Home – and phase 2 begins
Home at last – though nothing is simple. We made it here by evening, and I made a trip back to the hospital to drop off some milk and introduce the boys to aunt Erica – who’s visiting from Colorado. The task before us now is to develop some kind of schedule that enables us to get to the NICU at least several times per day (if for no other reason than to deliver the goods – but of course we’ll want to do as much kangarooing as we can). The boys have had a phenomenal couple of days, and they are currently on the road towards becoming happy and healthy babies. In the euphoria over their good report cards these past days, though, Alex and I have to remember that they are not out of the woods yet. Their bodies are still tiny and immature, and they haven’t fully developed many of the survival reflexes full-term babies pick up in utero. Most of all, the immaturity of their respiratory systems makes them highly susceptible to a whole host of infectious diseases, including RSV – a sickness that isn’t so threatening to babies who make it past 36 weeks in the womb, but is potentially lethal to babes as wee as ours.
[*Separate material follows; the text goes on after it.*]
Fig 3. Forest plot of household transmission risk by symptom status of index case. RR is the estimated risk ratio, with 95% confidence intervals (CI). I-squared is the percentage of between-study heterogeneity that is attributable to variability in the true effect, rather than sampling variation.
Alongside the great moods and general helpfulness and warmth of the NICU nurses, we have to remember that it IS, at the end of the day, an intensive care unit, and that the little people who are housed there for weeks on end are there for very good and very serious reasons. For these reasons we are making the decision to hold off on non-family visits for as long as the boys remain in the NICU (and we have already been limiting and scheduling family visits). You can imagine how painful it is for us to do this – as there’s nothing more we’d like to do than to show off those little fighters to all comers. We’ve received such an outpouring of love in this space (and elsewhere) over the past few days, and it has bolstered our spirits to have everyone here rooting for little Pablo during his strife. It feels almost cruel to withhold these little cuties from the very people we’ll most likely be depending on for support, encouragement and diaper changing for the next long while, but think of it this way – Alex and I waited over five long years to hang out with the little’uns, so y’all can live with three or four or five more weeks.
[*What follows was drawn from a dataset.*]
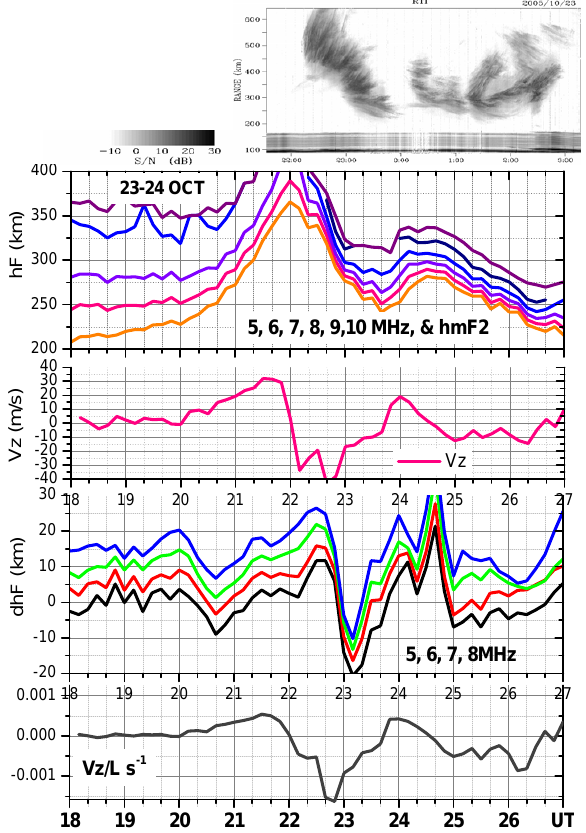
Fig. 2b Fig. 2a Fig. 2b. Plots similar to those of Fig. 2a, but for the evening-night Fig. 2a. Plots for the 23–24 October 2005. RTI map of 5-m irreg- period of 24–25 October 2005. ularity distribution as observed by the 30MHz radar over Sao Luis (top panel); F layer true heights at plasma frequencies 5, 6, 7 and 8MHz (panel 2 from top); Mean of the drift velocities calculated sunset (21:00 UT) did not present any clear downward phase as d(hF)/dt at frequencies 5, 6, 7, and 8MHz (panel 3 from top); Band-pass filtered (for 20-min. to 3-h periods) height oscillations propagation characteristics, indicating thereby rather weak at frequencies 5, 6, 7, and 8MHz (panel 4 from top); Instability GW activity as precursor to spread F. The lack of downward growth rate due to the term V z/L of the instability linear growth phase progression could mean little or no GW activity or in- rate factor (bottom panel). The “ V z ” in this and other figures is the sufficient measurement cadence because the GW frequency same as the “ V y ” in the text. GW would be close to evanescent mode and could contribute significant vertical motions, but without the telltale phase de- scent (see Fritts et al., 2008). In comparison to this, a clear can be verified from panel 4 in Fig. 2b that presents the height oscillations for 24–25 October. The PRE vertical drift on this evening attained a peak value of only 18 m/s by 21:00 UT ter 22:00 UT. The corresponding growth rate factor remained at 3 × 10 − 4 s − 1 or smaller from 20:50 until 21:50, then turn- ing negative after 22:00 UT. The development of the spread F at 22:15 as seen in the RTI map appears to be compati- ble with this growth rate. However, we will be showing later using model calculations, that spread F irregularities would not have occurred on this evening if the precursor GW char- acteristics were the same as they were on the evening of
And it will be, in all likelihood, at least four more weeks. So we’ll adjust to being a two-abode family. The NICU has wonderful recliner/glider chairs, and I imagine Alex and I will spend many an hour – possibly even many a night – sleeping along side our growing and feeding boys. There is wifi, laptops are allowed, and facebook is blocked – an almost ideal grading and working environment for me. We’ll spend as much time as we can with the boys, I’ll learn to change a diaper (or 30…a day), and we’ll continue to get our world ready for the mayhem that awaits us. If Satchmo, Pablito and Leviticus keep trudging forward on their path towards health, we will hopefully be able to one day look back on this little window as a blessing – an opportunity to finish our own gestation as parents.
So incredibly sleepy now – drugged w/ pumpkin pie (no tryptophan for this veggie-boy, though Alex and her mother’s milk are rife with it).
Thanks fer listening as always.
-dan
Kangaroo part two
- Pablo finally hits the pouch
- Papa’s getting the hang of Levi
- Levi w Alex and Pablo in the distance
Three more shots from today’s Kangaroo court. Pablo was supposed to wait until to tomorrow, but he peed all over his linens and had to go SOMEWHERE! Mom did not object. We are heading home in peace.
Free at last!
Check him out everyone! The breathing tube is OUT! The little maestro is sucking down the same stuff as you and I, and he’s gonna start getting some Golden Life Juice (3 cc worth) at noon. Thanksgiving indeed!